Lynley has had chronic fatigue syndrome for many years and also has a back problem, so when she became pregnant she was not sure whether she would be able to lift her new baby. She approached TAD to assist with building some sort of hoist mechanism.
The task was assigned to volunteer Barry Lees, who says it was a challenging project and took a long time. There were a range of design considerations:
- the device needed to look nice, so it didn’t look out of place in the Qureshi’s house;
- it had to move easily around the house, through doorways and round tight corners;
- the mechanism had to lift the baby right from the ground;
- it had to keep the tray in its current place if the power failed in order to avoid injuring the baby;
- it had to be relatively quiet, so as not to upset or disturb the baby; and
- the components had to be as inaccessible as possible to small fingers as the baby grew older.
Barry initially looked at industrial lifters, but these were very heavy and looked too brutal for a domestic situation. They all relied on winches, and this would have been a much cheaper and easier option, but it posed an unacceptable risk because it wouldn’t hold the tray in place if the cable broke.
Barry therefore began from scratch, building a frame from 50mm square hollow steel which has handlebars for steering and is mounted on large castors. The tray for the baby has a 800x600mm wooden base and is open at the front end so Lynley can slide the baby onto it.

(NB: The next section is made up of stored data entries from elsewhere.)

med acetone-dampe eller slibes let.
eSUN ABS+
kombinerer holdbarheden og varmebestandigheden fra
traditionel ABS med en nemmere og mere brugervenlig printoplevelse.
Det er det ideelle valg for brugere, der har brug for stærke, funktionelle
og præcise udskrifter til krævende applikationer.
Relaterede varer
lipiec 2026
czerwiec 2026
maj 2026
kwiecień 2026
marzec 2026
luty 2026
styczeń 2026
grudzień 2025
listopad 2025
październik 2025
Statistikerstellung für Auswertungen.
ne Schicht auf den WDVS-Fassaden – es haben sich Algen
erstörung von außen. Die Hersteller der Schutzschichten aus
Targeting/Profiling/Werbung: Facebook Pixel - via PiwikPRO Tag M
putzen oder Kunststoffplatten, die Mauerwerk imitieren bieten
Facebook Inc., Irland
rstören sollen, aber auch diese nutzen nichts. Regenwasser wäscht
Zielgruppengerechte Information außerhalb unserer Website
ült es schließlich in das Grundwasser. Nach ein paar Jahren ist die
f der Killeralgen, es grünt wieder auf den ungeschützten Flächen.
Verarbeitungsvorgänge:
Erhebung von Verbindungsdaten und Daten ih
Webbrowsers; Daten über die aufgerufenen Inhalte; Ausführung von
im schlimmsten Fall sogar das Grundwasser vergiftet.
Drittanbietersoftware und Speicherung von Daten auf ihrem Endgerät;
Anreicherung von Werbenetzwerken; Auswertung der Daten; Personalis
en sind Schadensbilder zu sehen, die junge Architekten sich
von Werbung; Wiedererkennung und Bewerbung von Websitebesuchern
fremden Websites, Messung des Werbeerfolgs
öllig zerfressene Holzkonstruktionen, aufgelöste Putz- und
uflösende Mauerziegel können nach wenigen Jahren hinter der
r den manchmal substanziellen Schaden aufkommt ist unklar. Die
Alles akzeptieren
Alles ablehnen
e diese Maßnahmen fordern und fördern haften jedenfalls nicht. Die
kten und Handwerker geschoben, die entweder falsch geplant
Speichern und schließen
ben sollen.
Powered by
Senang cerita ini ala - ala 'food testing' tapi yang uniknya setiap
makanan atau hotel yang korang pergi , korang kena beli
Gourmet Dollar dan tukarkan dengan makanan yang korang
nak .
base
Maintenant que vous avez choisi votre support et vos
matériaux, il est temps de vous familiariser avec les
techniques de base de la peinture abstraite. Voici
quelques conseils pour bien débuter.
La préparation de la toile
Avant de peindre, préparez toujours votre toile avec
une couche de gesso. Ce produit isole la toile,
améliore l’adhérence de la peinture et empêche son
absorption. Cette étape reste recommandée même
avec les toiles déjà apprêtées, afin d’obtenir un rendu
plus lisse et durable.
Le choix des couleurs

To protect the baby from falling, the tray has 300mm-high panels on the two sides and a higher wooden panel at the end that attaches to the frame. There are small slots in the side panels so that straps can be added if necessary, and the side edges are rounded off to create a surface that is not too sharp.
Barry made several versions of the lifting mechanism before he settled on a 3/4″ threaded rod which goes up inside the middle column of the frame. This is driven by two salvaged 12V electric motors with rubber V belts and pulleys, adjusted by Barry to be as quiet as possible, that are enclosed in a box at the bottom of the column.
The tray attaches to the rod with a large nut, and goes up and down as the threaded rod spins. Barry found that when there was weight in the tray it tipped slightly, jamming the nut on the thread and stalling the motor, so he added a ball bearing arrangement to hold the tray square when it was weighted. If the power fails, the rod stops turning and the tray stays in its current place.
The device is powered by a 12V gel-cell battery, housed with the motors in the box at the base of the column. There is also a built-in battery charger, so Lynley can charge the battery simply by plugging it into a power point.
Lynley also needed a simple mechanism to operate the lifter, which would not require much effort. Barry therefore set up a small, light switch on the handlebar which drives a relay to switch on the battery current.
The large panel at the back of the tray provides a partial barrier between the baby and the lifting mechanism. In addition, Barry made sure that the attachment to the vertical column was as narrow as possible, so it would be hard for a child to probe with their fingers.
Finally, Barry painted the device and ‘tried to make it look nice, not too agricultural’. He says this is often an issue because TAD volunteers are always trying to do things cheaply for clients, and this makes it harder to make one-off devices that are aesthetically pleasing.
Lynley’s son Haani is now 19 months old, and a big baby. She has been using the device in a number of ways, particularly for bathing him and in the bedroom. She is full of praise for Barry’s efforts, and the way he consulted her about what she needed. ‘He was wonderful,’ she said.